Au début du XIXe, il faut reconstruire la place détruite. Napoléon lance les travaux, son nom est donné à la place. La ville veut le remercier et projette de construire une statue de l'Empereur, ce qui ne se fera pas. En 1814, à la faveur de la Restauration, elle redevient place Louis le grand. Les autorités veulent rétablir une statue de Louis XIV et y parviennent enfin en 1825. Elle est inaugurée le 6 novembre 1825, présentant un aspect assez proche de l'ancienne et mesurant toujours treize mètres sur son socle, et toujours dénués d'étrier.

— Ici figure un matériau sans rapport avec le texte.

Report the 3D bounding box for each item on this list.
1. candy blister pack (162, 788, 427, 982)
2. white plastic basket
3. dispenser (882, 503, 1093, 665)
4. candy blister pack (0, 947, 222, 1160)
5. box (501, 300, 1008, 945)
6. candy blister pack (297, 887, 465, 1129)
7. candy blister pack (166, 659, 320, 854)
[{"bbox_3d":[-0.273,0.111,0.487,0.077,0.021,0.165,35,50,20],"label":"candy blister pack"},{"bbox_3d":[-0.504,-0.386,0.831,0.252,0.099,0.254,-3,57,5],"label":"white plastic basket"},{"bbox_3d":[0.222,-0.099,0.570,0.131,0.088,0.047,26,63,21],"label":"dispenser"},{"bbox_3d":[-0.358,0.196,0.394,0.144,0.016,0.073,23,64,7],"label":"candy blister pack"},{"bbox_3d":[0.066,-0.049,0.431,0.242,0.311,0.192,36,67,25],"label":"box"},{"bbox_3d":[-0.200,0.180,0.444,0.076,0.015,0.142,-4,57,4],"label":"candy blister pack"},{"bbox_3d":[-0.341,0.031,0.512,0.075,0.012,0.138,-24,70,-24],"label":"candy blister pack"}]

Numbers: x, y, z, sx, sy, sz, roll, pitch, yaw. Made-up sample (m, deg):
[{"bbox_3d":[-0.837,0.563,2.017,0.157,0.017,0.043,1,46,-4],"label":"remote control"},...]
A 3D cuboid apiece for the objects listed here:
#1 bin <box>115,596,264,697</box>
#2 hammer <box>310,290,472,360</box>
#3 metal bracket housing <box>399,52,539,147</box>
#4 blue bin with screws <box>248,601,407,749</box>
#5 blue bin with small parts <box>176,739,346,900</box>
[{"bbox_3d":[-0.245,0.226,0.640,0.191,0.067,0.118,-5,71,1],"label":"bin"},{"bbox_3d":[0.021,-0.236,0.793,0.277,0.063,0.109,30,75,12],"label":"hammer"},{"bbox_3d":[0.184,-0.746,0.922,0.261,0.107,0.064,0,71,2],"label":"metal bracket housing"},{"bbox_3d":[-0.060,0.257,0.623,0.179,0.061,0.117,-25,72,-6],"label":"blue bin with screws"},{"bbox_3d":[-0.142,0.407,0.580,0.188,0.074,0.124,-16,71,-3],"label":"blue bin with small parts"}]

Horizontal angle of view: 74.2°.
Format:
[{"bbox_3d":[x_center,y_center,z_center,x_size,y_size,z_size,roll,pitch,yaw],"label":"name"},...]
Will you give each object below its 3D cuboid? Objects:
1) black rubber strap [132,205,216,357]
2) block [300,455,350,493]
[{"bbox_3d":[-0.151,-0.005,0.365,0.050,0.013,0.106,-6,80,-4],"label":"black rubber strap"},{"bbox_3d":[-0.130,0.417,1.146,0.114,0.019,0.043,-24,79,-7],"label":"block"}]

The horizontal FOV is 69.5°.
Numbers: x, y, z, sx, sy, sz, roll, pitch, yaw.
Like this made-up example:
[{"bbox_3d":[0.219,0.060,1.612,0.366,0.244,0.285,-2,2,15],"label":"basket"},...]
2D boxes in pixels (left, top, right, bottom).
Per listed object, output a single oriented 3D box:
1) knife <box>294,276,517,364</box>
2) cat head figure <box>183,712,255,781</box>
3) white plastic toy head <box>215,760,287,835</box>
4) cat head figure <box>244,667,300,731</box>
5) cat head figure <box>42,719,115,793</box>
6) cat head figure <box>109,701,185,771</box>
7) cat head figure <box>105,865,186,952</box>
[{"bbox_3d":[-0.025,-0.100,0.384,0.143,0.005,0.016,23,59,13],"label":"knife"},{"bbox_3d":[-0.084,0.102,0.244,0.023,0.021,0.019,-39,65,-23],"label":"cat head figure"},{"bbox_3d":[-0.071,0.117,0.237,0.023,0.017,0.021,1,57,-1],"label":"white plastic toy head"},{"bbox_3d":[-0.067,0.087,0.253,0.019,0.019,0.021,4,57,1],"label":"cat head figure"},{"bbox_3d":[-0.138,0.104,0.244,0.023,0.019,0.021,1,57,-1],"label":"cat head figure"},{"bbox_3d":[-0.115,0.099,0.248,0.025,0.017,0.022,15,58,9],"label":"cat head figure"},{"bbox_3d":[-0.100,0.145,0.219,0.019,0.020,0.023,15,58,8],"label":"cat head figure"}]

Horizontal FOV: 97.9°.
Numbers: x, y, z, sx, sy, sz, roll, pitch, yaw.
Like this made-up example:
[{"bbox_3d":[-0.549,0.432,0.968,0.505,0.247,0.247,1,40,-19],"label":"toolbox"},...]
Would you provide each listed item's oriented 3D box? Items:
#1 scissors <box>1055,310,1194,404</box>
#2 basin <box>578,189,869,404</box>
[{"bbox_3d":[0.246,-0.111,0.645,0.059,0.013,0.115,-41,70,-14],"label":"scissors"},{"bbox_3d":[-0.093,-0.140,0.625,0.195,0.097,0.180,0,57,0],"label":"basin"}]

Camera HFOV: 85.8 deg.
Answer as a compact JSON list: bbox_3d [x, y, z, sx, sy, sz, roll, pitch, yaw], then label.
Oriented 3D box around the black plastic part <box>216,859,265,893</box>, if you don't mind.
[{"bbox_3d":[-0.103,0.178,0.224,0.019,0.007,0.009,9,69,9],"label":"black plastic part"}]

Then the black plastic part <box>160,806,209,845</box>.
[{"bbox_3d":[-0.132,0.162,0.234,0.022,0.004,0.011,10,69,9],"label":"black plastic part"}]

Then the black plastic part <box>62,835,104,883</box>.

Ainsi, contrairement à la légende, son sculpteur François-Frédéric Lemot ne s'est jamais suicidé pour les avoir oubliés. Il a respecté la tradition du genre, et le modèle d'origine. C'est aussi lui qui a réalisé les lions de la place Sathonay. La statue de Louis XIV va échapper à la destruction après la révolution de 1848. Le symbole est à nouveau une cible de choix, mais protégé grâce à l'inscription sur son socle de la mention "Chef d'oeuvre du citoyen Lemot, statuaire lyonnais, propriété nationale". La disparition du nom du roi en faveur de celui de l'artiste a changé la donne. La même année, la place devient enfin Bellecour, avant de reperdre son nom en 1851, pour redevenir Louis le grand. Bellecour est enfin Bellecour en 1871. Les deux allégories qui avaient trouvé refuge à l'hôtel de ville depuis 1792 sont placées à nouveau au pied de la statue en 1957, achevant une histoire faite de destruction, remplacement, et de révolution, toujours sous la queue du cheval.